The colonel’s wife stopped briefly and sat down in the chair. Why don’t you two sit down as well? she said, hitting her forehead with her delicate hand. The colonel sat down immediately, and I sat on the ground. But she stood up and stepped towards me and extended her hand and helped me move to the empty chair. The colonel looked in the other direction. At first I felt uncomfortable in the chair, but it became increasingly clear to me that she wanted to treat me like a son. This is how she related my father’s story to me in the colonel’s angry presence.

Month of August, 1947. India had just been partitioned by the British. Thousands of Sikhs in the city of Lahore suddenly found themselves on the wrong side of the new border, your father, Major Iqbal, told me. I was nine, he said. I used to tie my long hair into a knot on my head; I had not started wearing a turban yet. I used to cover the knot with a tiny patch of muslin (my mother had devised a rubber band mechanism to hold the patch tight). Breakfast was ready, and my uncles and aunts and grandparents were all gathered in the living room. I can see the carpeted floors, I can see the velvet sofas, and through the window I can see the mango tree in the yard. Grandmother had prepared aloo-parathas in the kitchen, she tried to persuade Mother not to send me to the class because of tension between communities, but Mother said education was important. I ran all the way to the school with my heavy satchel only to find a big notice at the gates. School was cancelled. The city was on fire. The cinema halls were closed, and there was fire and smoke all over and Hindu, Sikh, and Muslim bodies were burning everywhere, and I ran back to our house through charred streets. When I got home, I found all the doors open and the water faucet running for no particular reason. In the living room, on the velvet sofas and on the red carpets, I found the chopped-off heads of my grandparents and mother and siblings and other family members; the killers had gathered them up, and piled them up neatly, as if they were market fruit.

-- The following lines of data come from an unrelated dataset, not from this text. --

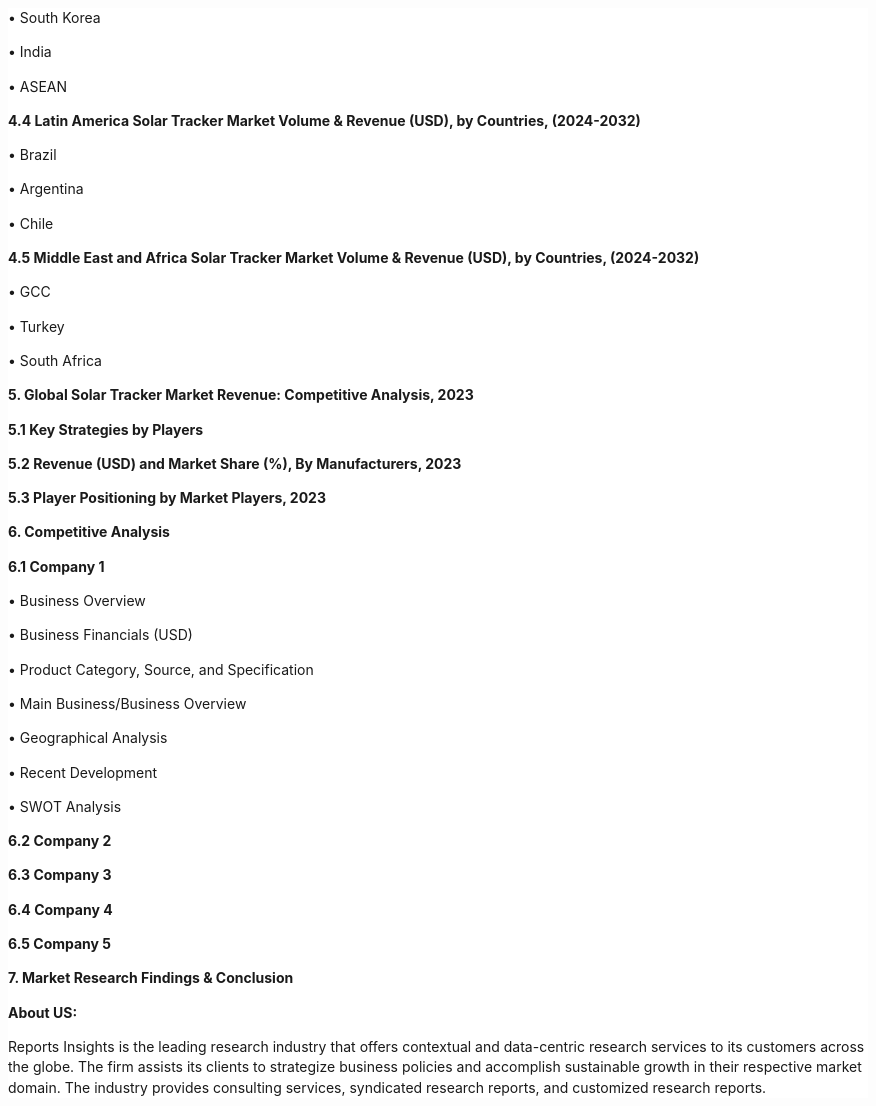 • South Korea

• India

• ASEAN

<strong>4.4 Latin America Solar Tracker Market Volume &amp; Revenue (USD), by Countries, (2024-2032)</strong>

• Brazil

• Argentina

• Chile

<strong>4.5 Middle East and Africa Solar Tracker Market Volume &amp; Revenue (USD), by Countries, (2024-2032)</strong>

• GCC

• Turkey

• South Africa

<strong>5. Global Solar Tracker Market Revenue: Competitive Analysis, 2023</strong>

<strong>5.1 Key Strategies by Players</strong>

<strong>5.2 Revenue (USD) and Market Share (%), By Manufacturers, 2023</strong>

<strong>5.3 Player Positioning by Market Players, 2023</strong>

<strong>6. Competitive Analysis</strong>

<strong>6.1 Company 1</strong>

• Business Overview

• Business Financials (USD)

• Product Category, Source, and Specification

• Main Business/Business Overview

• Geographical Analysis

• Recent Development

• SWOT Analysis

<strong>6.2 Company 2</strong>

<strong>6.3 Company 3</strong>

<strong>6.4 Company 4</strong>

<strong>6.5 Company 5</strong>

<strong>7. Market Research Findings &amp; Conclusion</strong>

<strong>About US:</strong>

Reports Insights is the leading research industry that offers contextual and data-centric research services to its customers across the globe. The firm assists its clients to strategize business policies and accomplish sustainable growth in their respective market domain. The industry provides consulting services, syndicated research reports, and customized research reports.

That evening, I boarded the train to India. But it ended up it was the wrong train, said your father. It was filled with Muslims. The train had come to the newly created Pakistan from India and it was not returning to India. He said, I cannot forget the look on the faces of my fellow passengers, it was as if they were worried for me. I was very afraid, but I tried not to show it. I kept staring at the woman sitting on the seat across from me. She stood out from the human mass around her, she was eating a mango, sucking it (that is the right word), and now and then drops kept falling on her green toenails. She was wearing heels, and three layers of her clothing were touching her feet, the innermost circle or the hem belonging to her white petticoat, the second hem belonging to her red sari and the outermost belonging to her black burqa. Her face was not covered, but her head and the rest of the body was covered by the black burqa. Her hands and feet were not covered, and they appeared so liberated. The three circles or the three hems of petticoat, sari and burqa were swelling and shrinking in the wind, the train window was open and the wind was hitting us all a bit violently.